Which characters are really unsafe to use in Linux filenames (from Perl)?

Discussion in 'Perl Misc' started by Craig Manley, Apr 27, 2004.

  1. Craig Manley

    Craig Manley Guest

    Hi,

    From testing (using Perl + Slackware Linux) I've found that the only
    characters I can't use in a directory/file name are the 0 byte and path
    seperator /. Below is my test script and function that makes tainted strings
    safe to use as directory/file names. Because a mistake or misassumption here
    can open a huge security hole I'ld like to know if this is really correct in
    the opinions of others and if this idea is valid for all *nix variants. My
    goal is to create a filename validator for html form uploaded file names
    that is as unrestrictive as possible (yet safe).

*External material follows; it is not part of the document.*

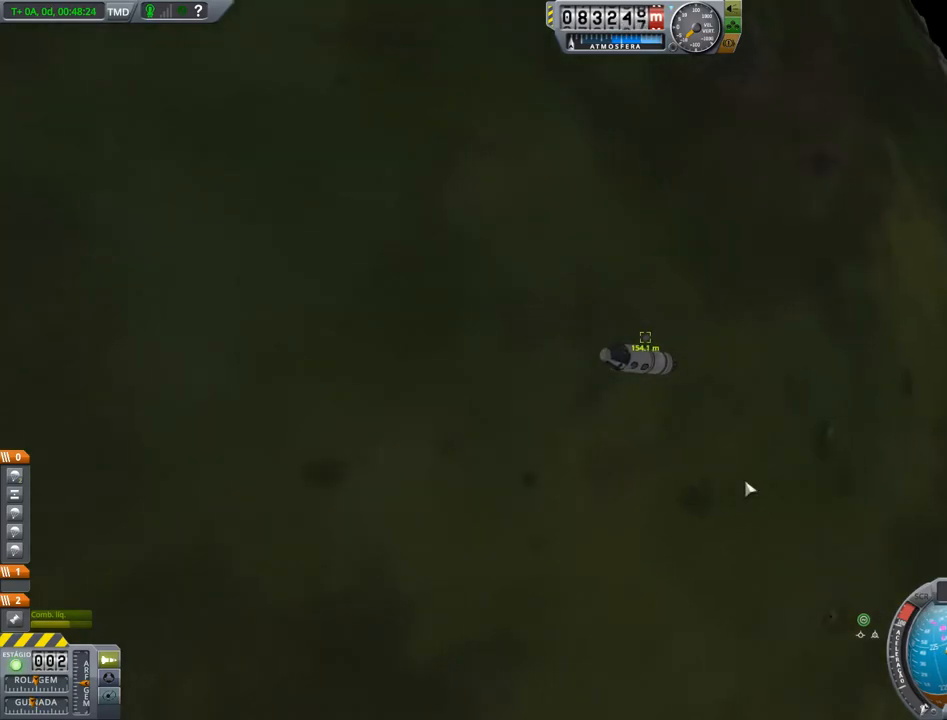
{"keys": [], "events": []}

    Another question for those of you know much about MSWin32: which characters
    can't be used in a MSWin32 directory/filename (I think it's much more than
    Linux)?

    Another question: are these single byte character file systems?

    -Craig Manley.

    #!/usr/bin/perl -w
    use strict;
    use bytes;

    sub safe {
    my $s = shift;
    # replace path seperators
    $s =~ s|/|_|g;
    # replace 0 bytes.
    $s =~ s|\000|_|g;
    # keep length <= 255 characters
    return substr($s,0,255);
    }

    my $backslash = '\\';

    # these all work
    #mkdir('hoi' . $backslash . 'nbla') || warn $!;
    #mkdir('hoi..bla') || warn $!;
    #mkdir('hoi' . $backslash . 'bla') || warn $!;
    #mkdir('..hoi') || warn $!;

    # these don't work
    #mkdir($backslash . '/hoi') || warn $!;
    #mkdir($backslash . '../hoi') || warn $!;

    # try all possible bytes
    my %chars;
    for (my $i = 0; $i <= 255; $i++) {
    $chars{$i} = chr($i);
    }
    my $s = join('',sort values(%chars));

    if (mkdir(safe($s))) {
    my $h;
    opendir($h,'.');
    my @entries = grep(/.{20,}/,readdir($h));
    closedir($h);
    open($h, '>t.bin') or die $!;
    binmode $h;
    print $h join("\n\n",@entries);
    close($h);
    }
    else {
    warn($!);
    }
    Craig Manley, Apr 27, 2004
    #1
    1. Advertising

  2. Craig Manley

    Juha Laiho Guest

    "Craig Manley" <> said:
    >From testing (using Perl + Slackware Linux) I've found that the only
    >characters I can't use in a directory/file name are the 0 byte and path
    >seperator /.


    Correct, in the strictly technical sense. The reason to forbid '/' is that
    that is the directory separator character - and thus the ability to use
    it would make path names ambiguous -- f.ex. is "/tmp/x" a file named "tmp/x"
    in the root directory, or a file named "x" in the /tmp diretory. The reason
    to forbid \0 comes from the use of it as the string terminator in C language.
    No such reasons exist for any of the other possible byte values, so they
    are allowed.

    Words of warning, though; there are tools that have problems properly
    understanding anything except US-ASCII (so, byte values from 32 to 127
    inclusive), and even within this range there are some characters that
    I'd consider ill-advised. Space (32) is perhaps the hardest one; there
    are tools that emit/expect lists of file names using whitespace as the
    separator, and for them whitespace within a file name is a problem that
    cannot be overcome. The most commonly seen pair of such tools are "find"
    and "xargs" ("cpio" being yet another tool having this problem). There
    are implementations (GNU) of these tools that have workarounds for this
    problem, but the workarounds are not generally applicable (as the
    availability of the GNU tools cannot be universally assumed).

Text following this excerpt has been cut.